Re: How does the Very Large Array (Telescope) work?

The Very Large Array is a radio interferometer located on the Plains of San Agustin, about 150 km southwest of Albuquerque, NM, and is operated by the National Radio Astronomy Observatory for the National Science Foundation. (This is a particularly auspicious time for me to be answering this question since I just returned from a tour of it.)

An analogy might be useful in explaining how an interferometer works. Suppose one had a large telescope. The resolution of a telescope is related directly to its size. The larger a telescope is, the better angular resolution it produces; angular resolution is simply how well one can resolve fine details. An an example, if one can read the writing on a dime on the other side of a room, one has good angular resolution.

Now imagine covering a tiny portion of the telescope's mirror. If one covers a sufficiently small region, that will leave the telescope's angular resolution essentially unchanged. Now imagine covering three tiny portions of the mirror. Again, if the three regions are sufficiently small, the angular resolution of the telescope is unaffected.

How many small regions can be covered before the telescope's angular resolution is affected significantly? The surprising answer is that most of the telescope's mirror can be covered, yet the telescope would retain essentially all of its angular resolution (provided the telescope is covered randomly; if only the outer portions of the mirror are covered, this is equivalent to making the telescope smaller). Why bother making one large telescope mirror, only to cover most of it? Why not simply make a bunch of small telescope mirrors, then arrange them in the shape of a larger mirror, thereby making a large virtual telescope?

This is what an interferometer is designed to do. An interferometer consists of two antennas separated by some distance, let's call that B. This distance is often termed the interferometer's baseline. By combining the signals from the two antennas, one forms a virtual telescope whose size is about B. For instance, the longest baselines at the VLA are about 35 km in length. Thus, with these baselines, one forms a virtual telescope about 35 km in size. Equivalently, if one observes a celestial source at the wavelength of 21 cm, one produces a virtual telescope with an angular resolution of about 1 arcsecond. (Recall that 1 degree is divided into 60 arcminutes, 1 arcminute is divided into 60 arcseconds, and the unaided human eye can see details no better than about 1 arcminute.)

(There's also no reason to stop at 35 km. One can imagine linking together telescopes on opposite sides of a continent, opposite sides of the planet, or even in space to form a virtual telescope as large or larger than Earth. This technique is called very long baseline interferometry. There's also no reason that interferometry cannot work at wavelengths other than radio. However, it is technically far more difficult. For instance, one has to know the length of the baseline to a fraction of the wavelength of the radiation. That's not too difficult when the wavelength is 21 cm; it's quite a task when the wavelength is 500 nm = 0.0005 mm.)

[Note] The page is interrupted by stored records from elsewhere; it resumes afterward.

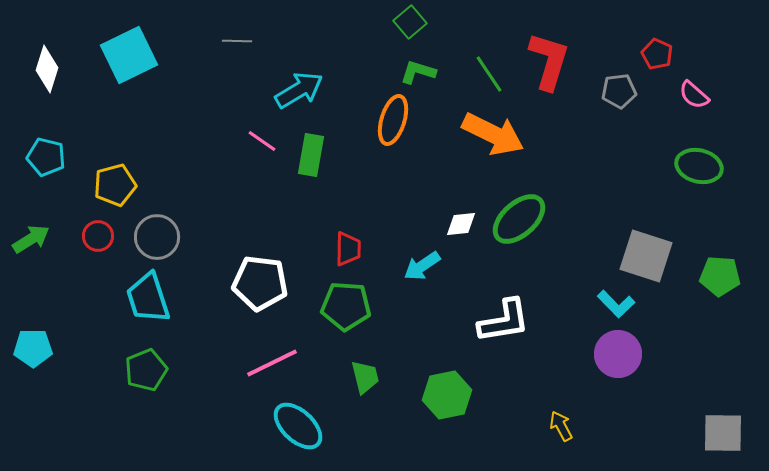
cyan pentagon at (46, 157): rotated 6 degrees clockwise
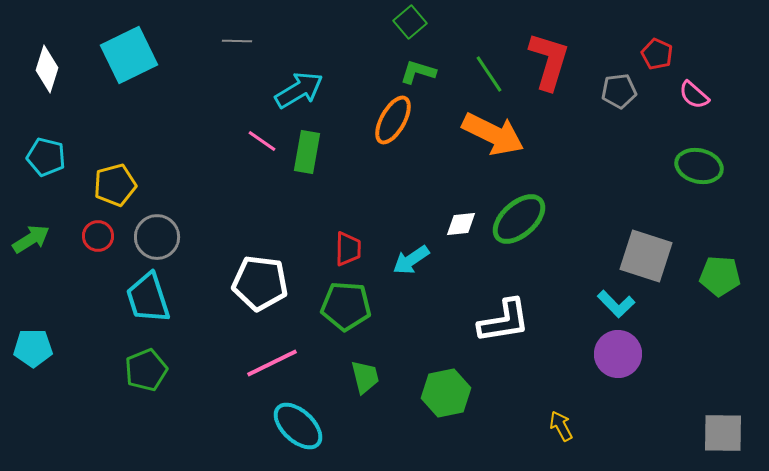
orange ellipse at (393, 120): rotated 12 degrees clockwise
green rectangle at (311, 155): moved 4 px left, 3 px up
cyan arrow at (422, 266): moved 11 px left, 6 px up
green hexagon at (447, 395): moved 1 px left, 2 px up
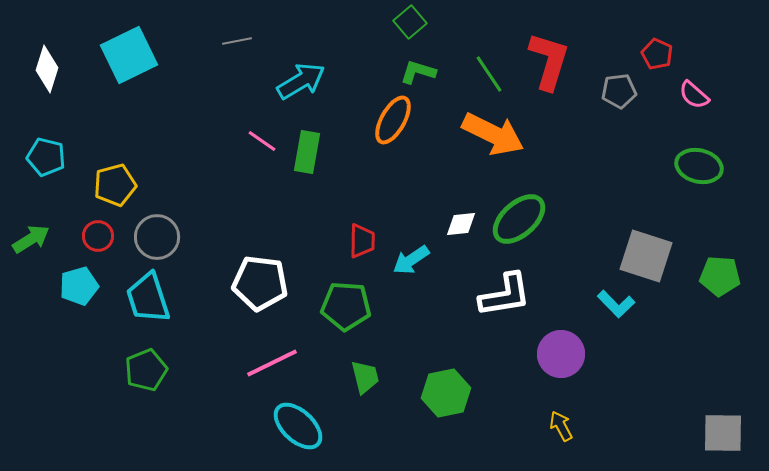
gray line at (237, 41): rotated 12 degrees counterclockwise
cyan arrow at (299, 90): moved 2 px right, 9 px up
red trapezoid at (348, 249): moved 14 px right, 8 px up
white L-shape at (504, 321): moved 1 px right, 26 px up
cyan pentagon at (33, 348): moved 46 px right, 62 px up; rotated 15 degrees counterclockwise
purple circle at (618, 354): moved 57 px left
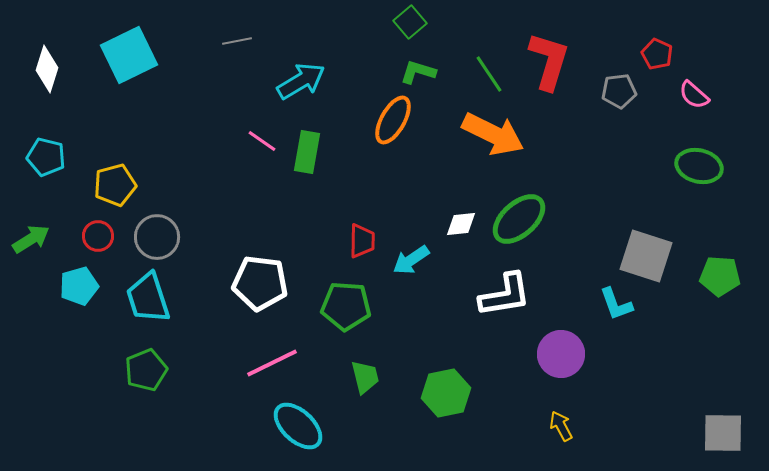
cyan L-shape at (616, 304): rotated 24 degrees clockwise
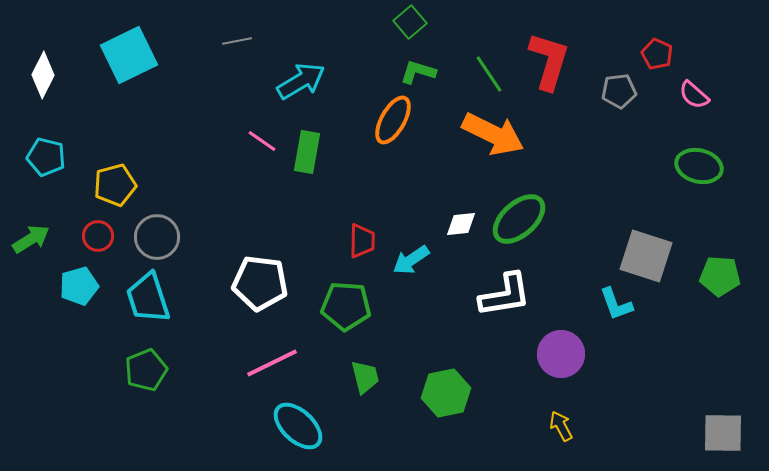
white diamond at (47, 69): moved 4 px left, 6 px down; rotated 9 degrees clockwise
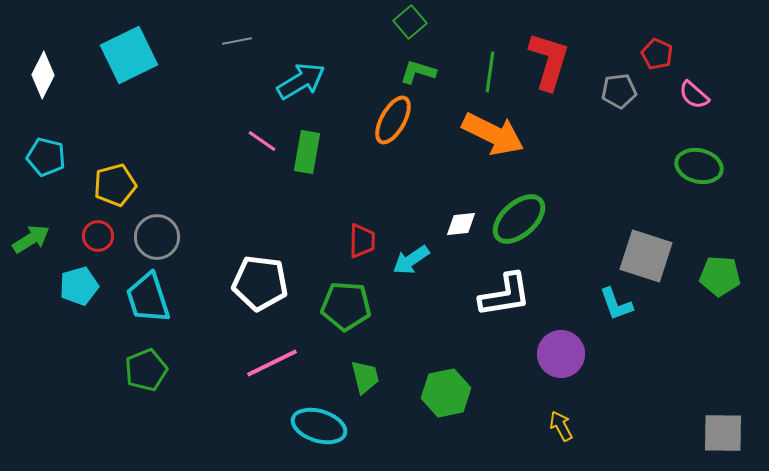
green line at (489, 74): moved 1 px right, 2 px up; rotated 42 degrees clockwise
cyan ellipse at (298, 426): moved 21 px right; rotated 26 degrees counterclockwise
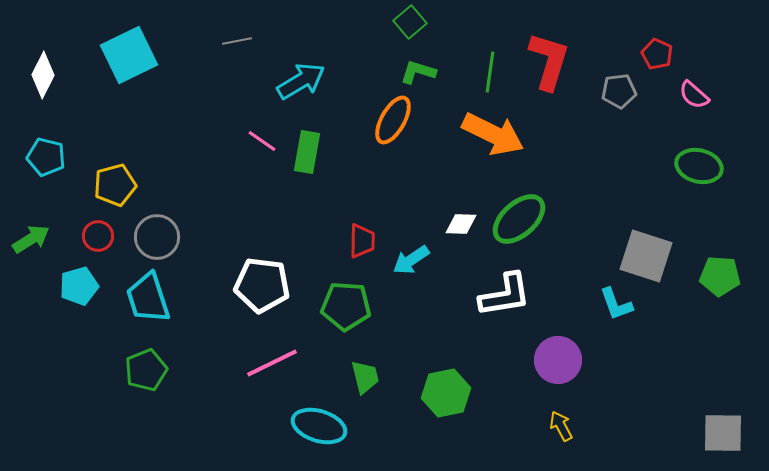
white diamond at (461, 224): rotated 8 degrees clockwise
white pentagon at (260, 283): moved 2 px right, 2 px down
purple circle at (561, 354): moved 3 px left, 6 px down
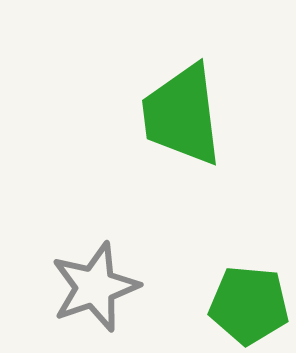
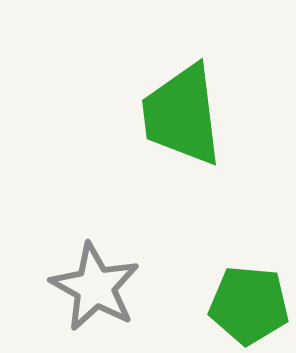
gray star: rotated 24 degrees counterclockwise
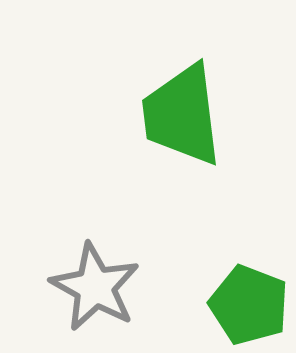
green pentagon: rotated 16 degrees clockwise
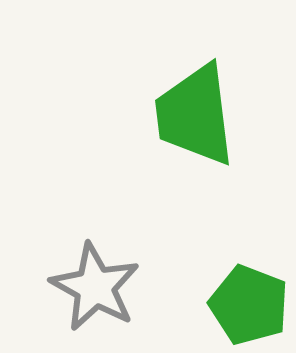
green trapezoid: moved 13 px right
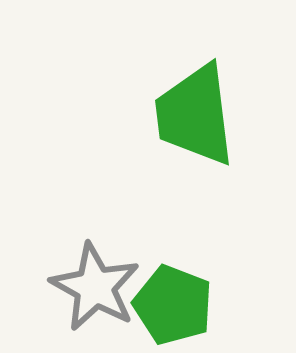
green pentagon: moved 76 px left
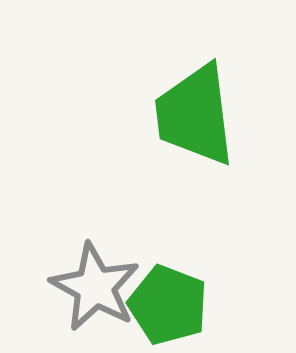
green pentagon: moved 5 px left
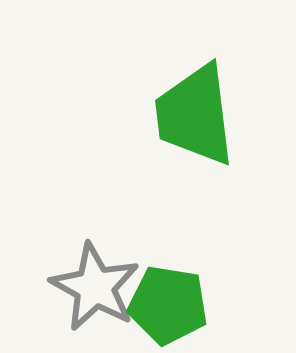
green pentagon: rotated 12 degrees counterclockwise
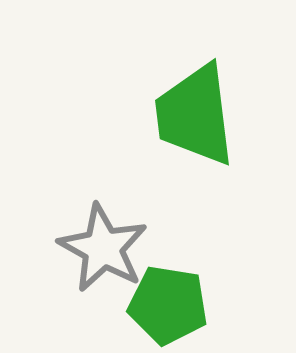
gray star: moved 8 px right, 39 px up
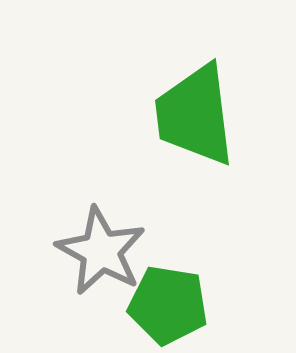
gray star: moved 2 px left, 3 px down
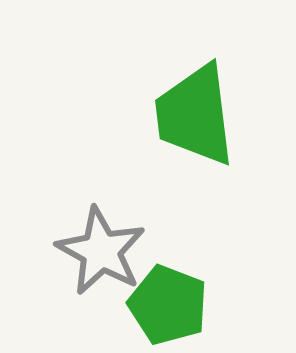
green pentagon: rotated 12 degrees clockwise
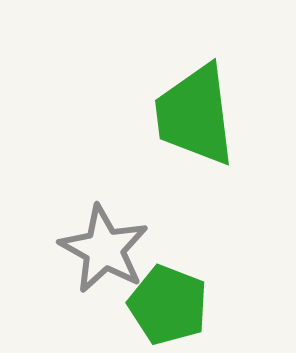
gray star: moved 3 px right, 2 px up
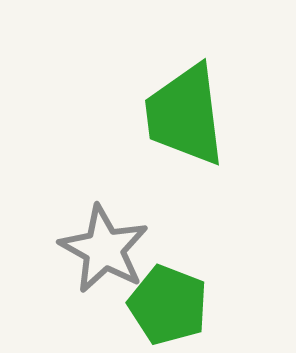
green trapezoid: moved 10 px left
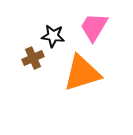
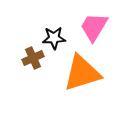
black star: moved 1 px right, 2 px down; rotated 10 degrees counterclockwise
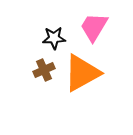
brown cross: moved 11 px right, 12 px down
orange triangle: rotated 12 degrees counterclockwise
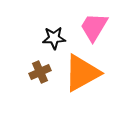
brown cross: moved 4 px left, 2 px down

The VLA consists of 27 antennas arranged in a Y shape. (Actually, 28 antennas, but at any given time one antenna is rotated into the Antenna Assembly Building or "elephant barn" for maintenance.) Some antennas are relatively close together, while others are farther apart. Each (unique) pair of antennas forms an interferometer, and when all of the interferometers are combined together, one forms a reasonably "filled" virtual telescope. (In the case of the VLA, the 27 antennas form 27*26/2 = 351 unique pairs.)

Why does the VLA contain so many antennas? Above I wrote that an interferometer with a 35 km baseline produces a virtual telescope about 35 km in size. That's only partially true. The problem with a single interferometer with a 35 km baseline is that it doesn't have any 25 km baselines or 20 km baselines or 10 kilometer baselines or .... Returning to my example of being able to read the writing on a dime, imagine being able to read only the writing on the dime, but not being able to see the dime itself. The dime is much larger than the writing so it requires less angular resolution to see. By having lots of antennas and a range of baselines, the VLA allows one to build up a more complete picture of a celestial source.

I should point out that interferometers have a cost. In the case of the VLA, the twenty-seven 25-meter antennas are far easier to build than a single 35 km diameter telescope. However, combining the signals from the individual telescopes is a massive computational task.

Other important existing or planned radio interferometers include the Australia Telescope Compact Array, the Atacama Large Millimeter Array, the Giant Metrewave Radio Telescope, a space-based VLBI satellite named HALCA, the Low Frequency Array, the Very Long Baseline Array, the Westerbork Synthesis Radio Telescope , and the Square Kilometer Array.